The lawsuit names the Tulsa County Sheriff’s Office, the Tulsa Chamber of Commerce, county commissioners and the Oklahoma Military Department as defendants.

In the state Supreme Court’s ruling, the justices noted that “plaintiffs’ complaints have merit” but “do not fall within the scope of our state’s public nuisance laws.”

“And even assuming as true the plaintiffs’ contention that the lingering economic and social consequences of the massacre continue to some extent to threaten the comfort and tranquility of the Greenwood and North Tulsa communities, those lingering consequences more than (100) years later, on their own, do not constitute a public nuisance within the court’s meaning of that term,” the judges wrote.

“The ongoing scourges allegedly prevalent in the Greenwood community resulting from the massacre are indicative of social inequalities passed down from generation to generation that can only be addressed by policymakers, not the courts,” they added.

National Guardsmen carry injured and wounded men in the aftermath of the Tulsa race massacre in 2021. (Getty Images)

In 2021, on the centennial of the attack, Tulsa Mayor G. T. Bynum issued an apology on behalf of the city, while millions of dollars were raised to commemorate the massacre and open a community center.

The plaintiffs also accused city officials of appropriating their photos to promote the centenary of the massacre.

“They didn’t respect anything,” said civil rights attorney Damario Solomon-Simmons Independent last year. “They commercially exploited the massacre to create a tourist district, raised over $30 million that benefits the white power elite here in Tulsa. That’s what this is all about.”

The plaintiffs said they will appeal to the state Supreme Court after a judge dismissed their complaint last year.

“We will not go quietly,” the survivors said in a statement read by Solomon-Simmons at the time. “We will fight until our dying breath. Like many black Americans, we carry the burden of intergenerational racial trauma, day in and day out.”

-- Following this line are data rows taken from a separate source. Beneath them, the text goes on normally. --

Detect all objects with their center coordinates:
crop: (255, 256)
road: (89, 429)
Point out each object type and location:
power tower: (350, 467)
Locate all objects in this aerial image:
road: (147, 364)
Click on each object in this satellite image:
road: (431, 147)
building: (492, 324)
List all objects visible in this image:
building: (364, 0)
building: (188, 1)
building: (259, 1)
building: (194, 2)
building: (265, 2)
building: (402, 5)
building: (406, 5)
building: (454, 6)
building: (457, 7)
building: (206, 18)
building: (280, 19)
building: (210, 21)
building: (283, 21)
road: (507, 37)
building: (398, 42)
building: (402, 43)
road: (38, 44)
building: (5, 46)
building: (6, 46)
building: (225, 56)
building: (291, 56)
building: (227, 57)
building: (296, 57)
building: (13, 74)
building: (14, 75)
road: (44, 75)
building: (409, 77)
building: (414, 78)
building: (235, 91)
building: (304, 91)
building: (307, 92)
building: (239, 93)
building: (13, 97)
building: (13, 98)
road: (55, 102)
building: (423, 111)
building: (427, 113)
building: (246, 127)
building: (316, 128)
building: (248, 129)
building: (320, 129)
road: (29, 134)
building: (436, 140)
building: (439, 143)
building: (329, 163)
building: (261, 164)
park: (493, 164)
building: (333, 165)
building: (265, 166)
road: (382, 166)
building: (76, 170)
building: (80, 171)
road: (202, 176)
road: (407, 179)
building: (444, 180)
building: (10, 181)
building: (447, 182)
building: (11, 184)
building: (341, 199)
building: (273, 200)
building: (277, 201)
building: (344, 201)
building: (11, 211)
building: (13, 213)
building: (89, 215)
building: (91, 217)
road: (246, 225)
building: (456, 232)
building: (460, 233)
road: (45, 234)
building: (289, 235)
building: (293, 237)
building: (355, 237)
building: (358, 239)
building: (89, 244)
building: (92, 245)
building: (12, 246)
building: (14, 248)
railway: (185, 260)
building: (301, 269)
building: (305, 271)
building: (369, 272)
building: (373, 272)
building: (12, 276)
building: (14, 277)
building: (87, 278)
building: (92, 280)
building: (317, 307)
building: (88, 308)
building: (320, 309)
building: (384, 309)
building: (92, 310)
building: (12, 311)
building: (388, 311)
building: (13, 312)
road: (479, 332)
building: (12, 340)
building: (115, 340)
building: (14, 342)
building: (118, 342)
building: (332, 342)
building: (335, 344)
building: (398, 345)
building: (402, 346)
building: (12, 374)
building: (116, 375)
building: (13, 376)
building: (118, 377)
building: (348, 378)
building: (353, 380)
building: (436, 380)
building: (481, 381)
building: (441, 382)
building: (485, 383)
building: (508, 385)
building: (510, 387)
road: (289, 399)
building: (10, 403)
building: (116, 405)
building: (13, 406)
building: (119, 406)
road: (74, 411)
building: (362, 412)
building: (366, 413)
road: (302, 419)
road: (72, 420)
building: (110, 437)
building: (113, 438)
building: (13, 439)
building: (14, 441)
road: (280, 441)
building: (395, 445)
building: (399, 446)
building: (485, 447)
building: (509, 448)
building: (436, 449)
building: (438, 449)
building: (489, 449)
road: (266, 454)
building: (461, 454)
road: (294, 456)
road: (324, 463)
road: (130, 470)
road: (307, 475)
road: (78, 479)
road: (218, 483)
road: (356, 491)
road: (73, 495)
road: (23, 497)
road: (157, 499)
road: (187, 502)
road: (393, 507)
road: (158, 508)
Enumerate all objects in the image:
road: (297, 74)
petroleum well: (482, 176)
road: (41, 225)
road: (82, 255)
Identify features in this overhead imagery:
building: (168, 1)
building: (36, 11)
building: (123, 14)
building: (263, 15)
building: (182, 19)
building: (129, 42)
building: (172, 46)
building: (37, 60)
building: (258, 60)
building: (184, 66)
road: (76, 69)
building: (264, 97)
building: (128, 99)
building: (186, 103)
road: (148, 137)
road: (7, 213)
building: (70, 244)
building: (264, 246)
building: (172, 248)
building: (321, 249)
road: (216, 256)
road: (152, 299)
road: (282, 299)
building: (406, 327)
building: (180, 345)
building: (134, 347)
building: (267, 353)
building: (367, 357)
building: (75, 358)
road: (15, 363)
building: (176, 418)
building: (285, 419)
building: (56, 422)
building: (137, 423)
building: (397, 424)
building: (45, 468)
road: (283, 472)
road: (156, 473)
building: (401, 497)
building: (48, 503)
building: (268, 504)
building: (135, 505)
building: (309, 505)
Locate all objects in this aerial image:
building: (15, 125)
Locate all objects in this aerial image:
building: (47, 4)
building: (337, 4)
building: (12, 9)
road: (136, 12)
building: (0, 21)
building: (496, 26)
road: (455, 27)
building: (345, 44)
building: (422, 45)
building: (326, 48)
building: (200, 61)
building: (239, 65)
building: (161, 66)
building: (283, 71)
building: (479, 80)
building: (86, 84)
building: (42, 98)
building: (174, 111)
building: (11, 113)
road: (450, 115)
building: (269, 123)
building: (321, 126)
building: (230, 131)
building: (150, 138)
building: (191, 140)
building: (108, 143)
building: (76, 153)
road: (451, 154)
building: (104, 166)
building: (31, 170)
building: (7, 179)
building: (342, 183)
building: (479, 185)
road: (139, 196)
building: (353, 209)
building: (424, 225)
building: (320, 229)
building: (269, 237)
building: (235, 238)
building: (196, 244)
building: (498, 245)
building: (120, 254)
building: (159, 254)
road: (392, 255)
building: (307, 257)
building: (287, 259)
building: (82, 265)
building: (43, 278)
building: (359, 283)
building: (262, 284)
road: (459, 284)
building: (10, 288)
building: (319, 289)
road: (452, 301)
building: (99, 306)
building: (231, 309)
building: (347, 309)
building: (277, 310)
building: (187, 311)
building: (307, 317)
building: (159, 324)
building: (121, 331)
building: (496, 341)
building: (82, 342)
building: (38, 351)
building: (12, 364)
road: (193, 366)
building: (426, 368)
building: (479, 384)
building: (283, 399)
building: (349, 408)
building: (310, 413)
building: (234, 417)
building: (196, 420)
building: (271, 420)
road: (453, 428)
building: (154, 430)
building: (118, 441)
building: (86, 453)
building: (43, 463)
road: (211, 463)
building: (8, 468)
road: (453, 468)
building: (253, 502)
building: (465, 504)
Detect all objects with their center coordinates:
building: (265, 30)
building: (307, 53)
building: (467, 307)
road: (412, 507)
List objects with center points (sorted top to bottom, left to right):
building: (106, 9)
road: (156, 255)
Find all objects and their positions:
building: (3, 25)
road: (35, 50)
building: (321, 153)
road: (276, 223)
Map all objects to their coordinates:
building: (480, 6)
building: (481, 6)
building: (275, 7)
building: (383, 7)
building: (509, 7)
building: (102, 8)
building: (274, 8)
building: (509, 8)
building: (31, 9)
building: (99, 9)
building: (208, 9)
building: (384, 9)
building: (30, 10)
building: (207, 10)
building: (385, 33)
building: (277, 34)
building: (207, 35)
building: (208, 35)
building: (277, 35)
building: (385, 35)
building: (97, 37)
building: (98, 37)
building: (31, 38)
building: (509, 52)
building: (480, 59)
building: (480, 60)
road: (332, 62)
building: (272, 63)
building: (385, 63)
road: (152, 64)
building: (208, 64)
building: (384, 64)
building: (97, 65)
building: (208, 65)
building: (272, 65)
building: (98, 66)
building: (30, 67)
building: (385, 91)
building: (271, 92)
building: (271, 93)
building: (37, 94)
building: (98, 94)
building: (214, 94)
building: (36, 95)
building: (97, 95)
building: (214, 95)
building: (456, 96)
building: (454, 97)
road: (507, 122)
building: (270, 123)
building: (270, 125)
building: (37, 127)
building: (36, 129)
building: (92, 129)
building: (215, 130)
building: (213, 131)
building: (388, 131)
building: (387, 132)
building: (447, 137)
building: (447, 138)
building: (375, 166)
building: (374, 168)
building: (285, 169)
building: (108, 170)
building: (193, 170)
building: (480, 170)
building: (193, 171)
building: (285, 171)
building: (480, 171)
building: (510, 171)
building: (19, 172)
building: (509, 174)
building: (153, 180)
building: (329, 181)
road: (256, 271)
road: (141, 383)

The state Supreme Court heard arguments in the appeal on April 2.

In a joint statement before the hearing, Randle and Fletcher said: “We are grateful that their tired bodies survived long enough to witness America and Oklahoma provide survivors of racial massacre access to the legal system.”

The plaintiff’s lawyers wrote in a statement to Independent on Wednesday that they should have the right to a trial.

“However, the Court held that Mother Randle and Mother Fletcher had asked the Court to decide a ‘political’ issue that was beyond the Court’s purview,” they said. “Incredibly, during the Supreme Court’s lengthy oral argument on the appeal, not a single member of the nine-member Court asked a question about the theory of this political issue. It is not a political issue simply because the lawsuit seeks redress for wrongful acts committed by white mobs against black people—the court system is precisely the place where such wrongs are to be redressed.”

Lawyers said they were calling on the U.S. Department of Justice to investigate the massacre, which “remains a living memory” for the plaintiffs, who celebrate their 110th birthday this year. “Time is of the essence to begin this investigation,” they wrote.